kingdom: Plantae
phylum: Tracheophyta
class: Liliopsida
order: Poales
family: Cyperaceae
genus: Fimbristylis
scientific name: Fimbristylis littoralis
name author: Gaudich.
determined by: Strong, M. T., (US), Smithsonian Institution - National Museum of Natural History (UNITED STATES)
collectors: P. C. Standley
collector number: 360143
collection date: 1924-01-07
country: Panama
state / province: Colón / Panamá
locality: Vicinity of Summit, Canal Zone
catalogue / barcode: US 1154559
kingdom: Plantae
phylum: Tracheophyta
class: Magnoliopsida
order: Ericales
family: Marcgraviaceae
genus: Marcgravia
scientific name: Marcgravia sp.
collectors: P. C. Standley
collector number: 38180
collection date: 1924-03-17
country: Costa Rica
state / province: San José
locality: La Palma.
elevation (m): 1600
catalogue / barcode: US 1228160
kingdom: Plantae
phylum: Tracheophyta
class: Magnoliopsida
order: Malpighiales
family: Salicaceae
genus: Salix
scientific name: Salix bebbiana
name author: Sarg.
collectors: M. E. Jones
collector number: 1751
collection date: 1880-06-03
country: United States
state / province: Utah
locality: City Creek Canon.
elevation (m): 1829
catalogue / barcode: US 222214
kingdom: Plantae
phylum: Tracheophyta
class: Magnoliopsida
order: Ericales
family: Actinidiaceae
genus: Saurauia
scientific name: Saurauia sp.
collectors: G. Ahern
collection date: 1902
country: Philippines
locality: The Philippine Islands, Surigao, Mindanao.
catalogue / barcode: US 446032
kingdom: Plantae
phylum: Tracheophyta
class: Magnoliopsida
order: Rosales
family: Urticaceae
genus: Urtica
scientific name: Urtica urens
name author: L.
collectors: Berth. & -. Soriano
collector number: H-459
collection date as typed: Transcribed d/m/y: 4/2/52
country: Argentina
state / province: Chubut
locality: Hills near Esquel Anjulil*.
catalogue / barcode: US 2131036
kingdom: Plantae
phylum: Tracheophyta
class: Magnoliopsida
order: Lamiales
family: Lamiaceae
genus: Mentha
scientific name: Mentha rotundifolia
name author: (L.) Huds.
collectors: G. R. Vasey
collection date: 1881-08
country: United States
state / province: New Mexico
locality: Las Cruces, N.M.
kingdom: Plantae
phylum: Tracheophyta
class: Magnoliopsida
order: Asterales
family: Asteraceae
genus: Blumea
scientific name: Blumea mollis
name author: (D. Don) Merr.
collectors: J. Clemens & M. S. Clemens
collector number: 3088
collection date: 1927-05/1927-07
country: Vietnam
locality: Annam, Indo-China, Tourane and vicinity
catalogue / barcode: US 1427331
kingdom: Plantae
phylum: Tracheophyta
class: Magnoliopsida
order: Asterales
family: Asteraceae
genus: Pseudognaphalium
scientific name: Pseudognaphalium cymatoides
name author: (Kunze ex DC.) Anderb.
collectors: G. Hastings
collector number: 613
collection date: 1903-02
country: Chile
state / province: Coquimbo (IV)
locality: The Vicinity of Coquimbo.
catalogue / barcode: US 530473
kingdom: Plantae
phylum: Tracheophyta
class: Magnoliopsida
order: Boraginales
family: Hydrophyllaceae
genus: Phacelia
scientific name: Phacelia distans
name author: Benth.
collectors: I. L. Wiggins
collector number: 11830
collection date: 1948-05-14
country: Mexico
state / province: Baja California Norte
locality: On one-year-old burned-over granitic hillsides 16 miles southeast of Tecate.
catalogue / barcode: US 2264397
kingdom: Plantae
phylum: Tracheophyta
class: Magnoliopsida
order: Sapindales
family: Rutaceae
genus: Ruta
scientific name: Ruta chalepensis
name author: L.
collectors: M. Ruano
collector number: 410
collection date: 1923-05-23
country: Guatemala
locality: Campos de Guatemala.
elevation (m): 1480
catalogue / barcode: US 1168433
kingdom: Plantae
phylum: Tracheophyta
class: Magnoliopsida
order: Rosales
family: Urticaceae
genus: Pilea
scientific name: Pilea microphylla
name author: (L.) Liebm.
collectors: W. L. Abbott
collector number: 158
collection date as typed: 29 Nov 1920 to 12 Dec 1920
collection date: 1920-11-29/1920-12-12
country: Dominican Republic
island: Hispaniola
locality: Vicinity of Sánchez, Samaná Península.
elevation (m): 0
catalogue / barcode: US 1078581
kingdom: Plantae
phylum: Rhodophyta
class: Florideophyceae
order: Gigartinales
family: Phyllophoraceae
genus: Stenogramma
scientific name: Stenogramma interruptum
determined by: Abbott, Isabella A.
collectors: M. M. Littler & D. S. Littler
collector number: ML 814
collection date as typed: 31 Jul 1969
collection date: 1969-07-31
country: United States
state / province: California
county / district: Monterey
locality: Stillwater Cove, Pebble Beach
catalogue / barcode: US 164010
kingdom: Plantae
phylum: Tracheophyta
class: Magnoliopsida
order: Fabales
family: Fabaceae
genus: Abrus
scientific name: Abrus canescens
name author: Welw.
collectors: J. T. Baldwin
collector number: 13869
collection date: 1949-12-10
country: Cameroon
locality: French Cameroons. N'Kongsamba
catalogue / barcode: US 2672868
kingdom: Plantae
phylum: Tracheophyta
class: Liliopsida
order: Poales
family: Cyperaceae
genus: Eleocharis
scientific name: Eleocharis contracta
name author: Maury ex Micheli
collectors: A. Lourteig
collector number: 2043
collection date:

• **Work instructions**
Rewrite every row above with "locality" replaced by "site" and everything else left as it is.

• **Exercise answer**
kingdom: Plantae
phylum: Tracheophyta
class: Liliopsida
order: Poales
family: Cyperaceae
genus: Fimbristylis
scientific name: Fimbristylis littoralis
name author: Gaudich.
determined by: Strong, M. T., (US), Smithsonian Institution - National Museum of Natural History (UNITED STATES)
collectors: P. C. Standley
collector number: 360143
collection date: 1924-01-07
country: Panama
state / province: Colón / Panamá
site: Vicinity of Summit, Canal Zone
catalogue / barcode: US 1154559
kingdom: Plantae
phylum: Tracheophyta
class: Magnoliopsida
order: Ericales
family: Marcgraviaceae
genus: Marcgravia
scientific name: Marcgravia sp.
collectors: P. C. Standley
collector number: 38180
collection date: 1924-03-17
country: Costa Rica
state / province: San José
site: La Palma.
elevation (m): 1600
catalogue / barcode: US 1228160
kingdom: Plantae
phylum: Tracheophyta
class: Magnoliopsida
order: Malpighiales
family: Salicaceae
genus: Salix
scientific name: Salix bebbiana
name author: Sarg.
collectors: M. E. Jones
collector number: 1751
collection date: 1880-06-03
country: United States
state / province: Utah
site: City Creek Canon.
elevation (m): 1829
catalogue / barcode: US 222214
kingdom: Plantae
phylum: Tracheophyta
class: Magnoliopsida
order: Ericales
family: Actinidiaceae
genus: Saurauia
scientific name: Saurauia sp.
collectors: G. Ahern
collection date: 1902
country: Philippines
site: The Philippine Islands, Surigao, Mindanao.
catalogue / barcode: US 446032
kingdom: Plantae
phylum: Tracheophyta
class: Magnoliopsida
order: Rosales
family: Urticaceae
genus: Urtica
scientific name: Urtica urens
name author: L.
collectors: Berth. & -. Soriano
collector number: H-459
collection date as typed: Transcribed d/m/y: 4/2/52
country: Argentina
state / province: Chubut
site: Hills near Esquel Anjulil*.
catalogue / barcode: US 2131036
kingdom: Plantae
phylum: Tracheophyta
class: Magnoliopsida
order: Lamiales
family: Lamiaceae
genus: Mentha
scientific name: Mentha rotundifolia
name author: (L.) Huds.
collectors: G. R. Vasey
collection date: 1881-08
country: United States
state / province: New Mexico
site: Las Cruces, N.M.
kingdom: Plantae
phylum: Tracheophyta
class: Magnoliopsida
order: Asterales
family: Asteraceae
genus: Blumea
scientific name: Blumea mollis
name author: (D. Don) Merr.
collectors: J. Clemens & M. S. Clemens
collector number: 3088
collection date: 1927-05/1927-07
country: Vietnam
site: Annam, Indo-China, Tourane and vicinity
catalogue / barcode: US 1427331
kingdom: Plantae
phylum: Tracheophyta
class: Magnoliopsida
order: Asterales
family: Asteraceae
genus: Pseudognaphalium
scientific name: Pseudognaphalium cymatoides
name author: (Kunze ex DC.) Anderb.
collectors: G. Hastings
collector number: 613
collection date: 1903-02
country: Chile
state / province: Coquimbo (IV)
site: The Vicinity of Coquimbo.
catalogue / barcode: US 530473
kingdom: Plantae
phylum: Tracheophyta
class: Magnoliopsida
order: Boraginales
family: Hydrophyllaceae
genus: Phacelia
scientific name: Phacelia distans
name author: Benth.
collectors: I. L. Wiggins
collector number: 11830
collection date: 1948-05-14
country: Mexico
state / province: Baja California Norte
site: On one-year-old burned-over granitic hillsides 16 miles southeast of Tecate.
catalogue / barcode: US 2264397
kingdom: Plantae
phylum: Tracheophyta
class: Magnoliopsida
order: Sapindales
family: Rutaceae
genus: Ruta
scientific name: Ruta chalepensis
name author: L.
collectors: M. Ruano
collector number: 410
collection date: 1923-05-23
country: Guatemala
site: Campos de Guatemala.
elevation (m): 1480
catalogue / barcode: US 1168433
kingdom: Plantae
phylum: Tracheophyta
class: Magnoliopsida
order: Rosales
family: Urticaceae
genus: Pilea
scientific name: Pilea microphylla
name author: (L.) Liebm.
collectors: W. L. Abbott
collector number: 158
collection date as typed: 29 Nov 1920 to 12 Dec 1920
collection date: 1920-11-29/1920-12-12
country: Dominican Republic
island: Hispaniola
site: Vicinity of Sánchez, Samaná Península.
elevation (m): 0
catalogue / barcode: US 1078581
kingdom: Plantae
phylum: Rhodophyta
class: Florideophyceae
order: Gigartinales
family: Phyllophoraceae
genus: Stenogramma
scientific name: Stenogramma interruptum
determined by: Abbott, Isabella A.
collectors: M. M. Littler & D. S. Littler
collector number: ML 814
collection date as typed: 31 Jul 1969
collection date: 1969-07-31
country: United States
state / province: California
county / district: Monterey
site: Stillwater Cove, Pebble Beach
catalogue / barcode: US 164010
kingdom: Plantae
phylum: Tracheophyta
class: Magnoliopsida
order: Fabales
family: Fabaceae
genus: Abrus
scientific name: Abrus canescens
name author: Welw.
collectors: J. T. Baldwin
collector number: 13869
collection date: 1949-12-10
country: Cameroon
site: French Cameroons. N'Kongsamba
catalogue / barcode: US 2672868
kingdom: Plantae
phylum: Tracheophyta
class: Liliopsida
order: Poales
family: Cyperaceae
genus: Eleocharis
scientific name: Eleocharis contracta
name author: Maury ex Micheli
collectors: A. Lourteig
collector number: 2043
collection date:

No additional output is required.